From the forum post on cosine similarity scores, reproduce the part that opens with the words containing "Hi , I would" and closes with "(norm(A) * norm(B))", substituting "NumPy functions" for "np functions".

TEXT EXCERPT below:

Hi , I would like to understand the cosine similarity scores. I have tried to replicate the scores using cosine similarity fn and dot product, but I am getting different numbers for the same chunk of text
In the image : scores_llama is similarity score from each node for 10 different nodes using node.score method
llama_cosine and llama_dot are calculated using simple np functions
from numpy import dot
from numpy.linalg import norm
def cosine_similarity(A, B):
return dot(A, B) / (norm(A) * norm(B))
def dot_product(A, B):
return dot(A, B)
cosine similarity and dot product value differs from llama-index score (I have not changed the default similarity method)
Acc to the code it should be the same, but it is not
def similarity(
embedding1: EMB_TYPE,
embedding2: EMB_TYPE,
mode: SimilarityMode = SimilarityMode.DEFAULT,
) -> float:
"""Get embedding similarity."""
if mode == SimilarityMode.EUCLIDEAN:
# Using -euclidean distance as similarity to achieve same ranking order
return -float(np.linalg.norm(np.array(embedding1) - np.array(embedding2)))
elif mode == SimilarityMode.DOT_PRODUCT:
product = np.dot(embedding1, embedding2)
return product
else:
product = np.dot(embedding1, embedding2)
norm = np.linalg.norm(embedding1) * np.linalg.norm(embedding2)
return product / norm
Would like to understand the issue here

End of TEXT EXCERPT.
SUPPLIED INFORMATION below:

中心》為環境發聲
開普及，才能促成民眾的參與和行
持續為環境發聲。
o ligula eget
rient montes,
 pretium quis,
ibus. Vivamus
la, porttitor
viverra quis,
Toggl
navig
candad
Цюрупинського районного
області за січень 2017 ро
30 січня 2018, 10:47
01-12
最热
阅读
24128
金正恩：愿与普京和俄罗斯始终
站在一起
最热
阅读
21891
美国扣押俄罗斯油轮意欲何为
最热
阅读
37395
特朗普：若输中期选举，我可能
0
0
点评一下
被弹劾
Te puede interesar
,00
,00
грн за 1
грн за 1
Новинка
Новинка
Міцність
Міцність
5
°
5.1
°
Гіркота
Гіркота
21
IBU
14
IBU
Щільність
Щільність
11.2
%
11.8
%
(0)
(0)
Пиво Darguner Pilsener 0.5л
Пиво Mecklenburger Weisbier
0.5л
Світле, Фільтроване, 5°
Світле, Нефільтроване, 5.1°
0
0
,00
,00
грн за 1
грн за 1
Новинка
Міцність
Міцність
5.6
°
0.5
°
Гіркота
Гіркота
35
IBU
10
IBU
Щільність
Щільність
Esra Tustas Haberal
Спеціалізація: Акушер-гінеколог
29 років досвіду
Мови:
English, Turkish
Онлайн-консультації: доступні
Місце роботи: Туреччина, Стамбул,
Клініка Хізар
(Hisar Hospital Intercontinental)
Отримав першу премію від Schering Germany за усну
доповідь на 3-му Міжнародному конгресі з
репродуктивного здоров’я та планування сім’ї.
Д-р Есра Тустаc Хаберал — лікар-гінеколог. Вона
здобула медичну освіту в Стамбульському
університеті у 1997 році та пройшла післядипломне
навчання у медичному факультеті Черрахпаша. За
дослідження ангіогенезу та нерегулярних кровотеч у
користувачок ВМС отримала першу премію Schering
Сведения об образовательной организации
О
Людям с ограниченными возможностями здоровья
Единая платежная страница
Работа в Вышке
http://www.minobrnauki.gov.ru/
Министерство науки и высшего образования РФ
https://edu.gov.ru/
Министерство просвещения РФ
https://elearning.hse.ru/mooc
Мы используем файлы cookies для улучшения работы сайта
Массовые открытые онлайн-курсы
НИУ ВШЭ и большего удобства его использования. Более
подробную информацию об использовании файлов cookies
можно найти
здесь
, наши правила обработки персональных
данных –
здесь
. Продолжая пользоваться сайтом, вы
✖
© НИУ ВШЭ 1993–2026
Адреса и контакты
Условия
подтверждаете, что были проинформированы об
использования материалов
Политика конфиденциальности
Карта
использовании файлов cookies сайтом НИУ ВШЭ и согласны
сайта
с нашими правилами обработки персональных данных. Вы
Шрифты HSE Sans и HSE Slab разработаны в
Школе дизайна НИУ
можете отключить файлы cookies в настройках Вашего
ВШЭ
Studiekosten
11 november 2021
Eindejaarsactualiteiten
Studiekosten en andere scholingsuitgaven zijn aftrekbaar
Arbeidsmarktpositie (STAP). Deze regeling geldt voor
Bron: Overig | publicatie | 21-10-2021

End of SUPPLIED INFORMATION.

SOLUTION FOR THIS EXERCISE:
Hi , I would like to understand the cosine similarity scores. I have tried to replicate the scores using cosine similarity fn and dot product, but I am getting different numbers for the same chunk of text
In the image : scores_llama is similarity score from each node for 10 different nodes using node.score method
llama_cosine and llama_dot are calculated using simple NumPy functions
from numpy import dot
from numpy.linalg import norm
def cosine_similarity(A, B):
return dot(A, B) / (norm(A) * norm(B))